→ RECORDS TO USE
—————

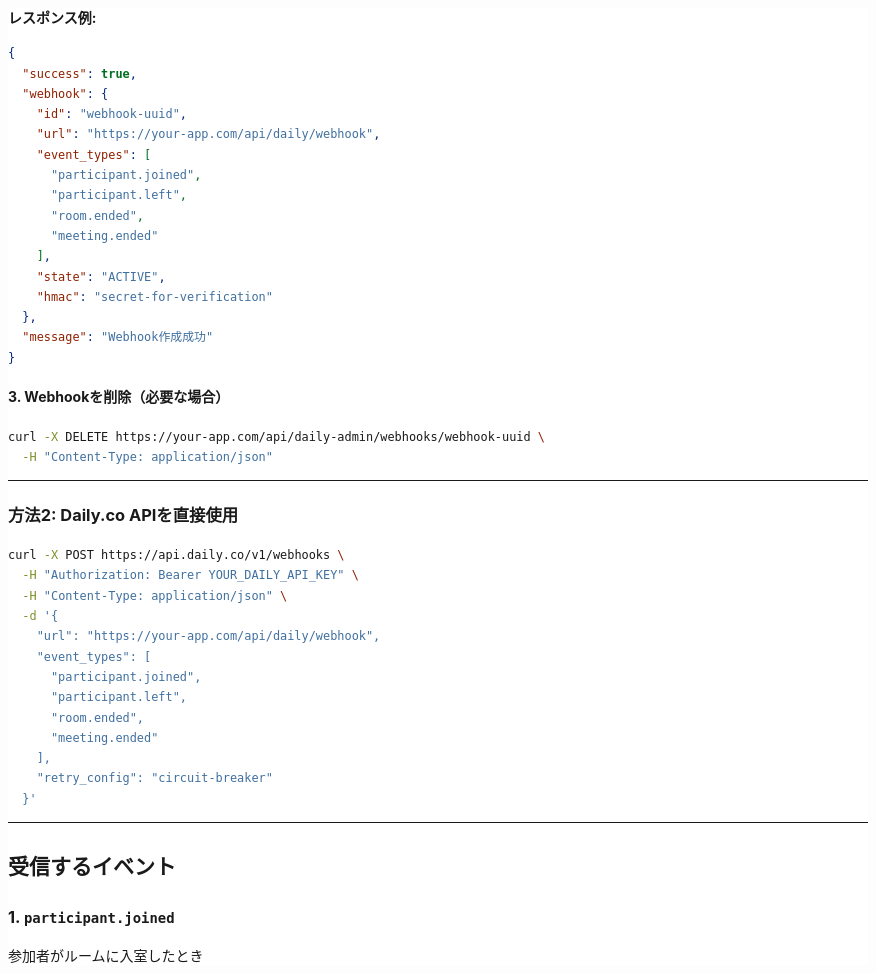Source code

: **レスポンス例:**
```json
{
  "success": true,
  "webhook": {
    "id": "webhook-uuid",
    "url": "https://your-app.com/api/daily/webhook",
    "event_types": [
      "participant.joined",
      "participant.left",
      "room.ended",
      "meeting.ended"
    ],
    "state": "ACTIVE",
    "hmac": "secret-for-verification"
  },
  "message": "Webhook作成成功"
}
```

#### 3. Webhookを削除（必要な場合）

```bash
curl -X DELETE https://your-app.com/api/daily-admin/webhooks/webhook-uuid \
  -H "Content-Type: application/json"
```

---

### 方法2: Daily.co APIを直接使用

```bash
curl -X POST https://api.daily.co/v1/webhooks \
  -H "Authorization: Bearer YOUR_DAILY_API_KEY" \
  -H "Content-Type: application/json" \
  -d '{
    "url": "https://your-app.com/api/daily/webhook",
    "event_types": [
      "participant.joined",
      "participant.left",
      "room.ended",
      "meeting.ended"
    ],
    "retry_config": "circuit-breaker"
  }'
```

---

## 受信するイベント

### 1. `participant.joined`
参加者がルームに入室したとき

—————

→ PROBLEM TO WORK ON
The entries above need to be repeated word for word, minus their pictures.

→ SOLUTION TO THE EXERCISE
Source code

: **レスポンス例:**
```json
{
  "success": true,
  "webhook": {
    "id": "webhook-uuid",
    "url": "https://your-app.com/api/daily/webhook",
    "event_types": [
      "participant.joined",
      "participant.left",
      "room.ended",
      "meeting.ended"
    ],
    "state": "ACTIVE",
    "hmac": "secret-for-verification"
  },
  "message": "Webhook作成成功"
}
```

#### 3. Webhookを削除（必要な場合）

```bash
curl -X DELETE https://your-app.com/api/daily-admin/webhooks/webhook-uuid \
  -H "Content-Type: application/json"
```

---

### 方法2: Daily.co APIを直接使用

```bash
curl -X POST https://api.daily.co/v1/webhooks \
  -H "Authorization: Bearer YOUR_DAILY_API_KEY" \
  -H "Content-Type: application/json" \
  -d '{
    "url": "https://your-app.com/api/daily/webhook",
    "event_types": [
      "participant.joined",
      "participant.left",
      "room.ended",
      "meeting.ended"
    ],
    "retry_config": "circuit-breaker"
  }'
```

---

## 受信するイベント

### 1. `participant.joined`
参加者がルームに入室したとき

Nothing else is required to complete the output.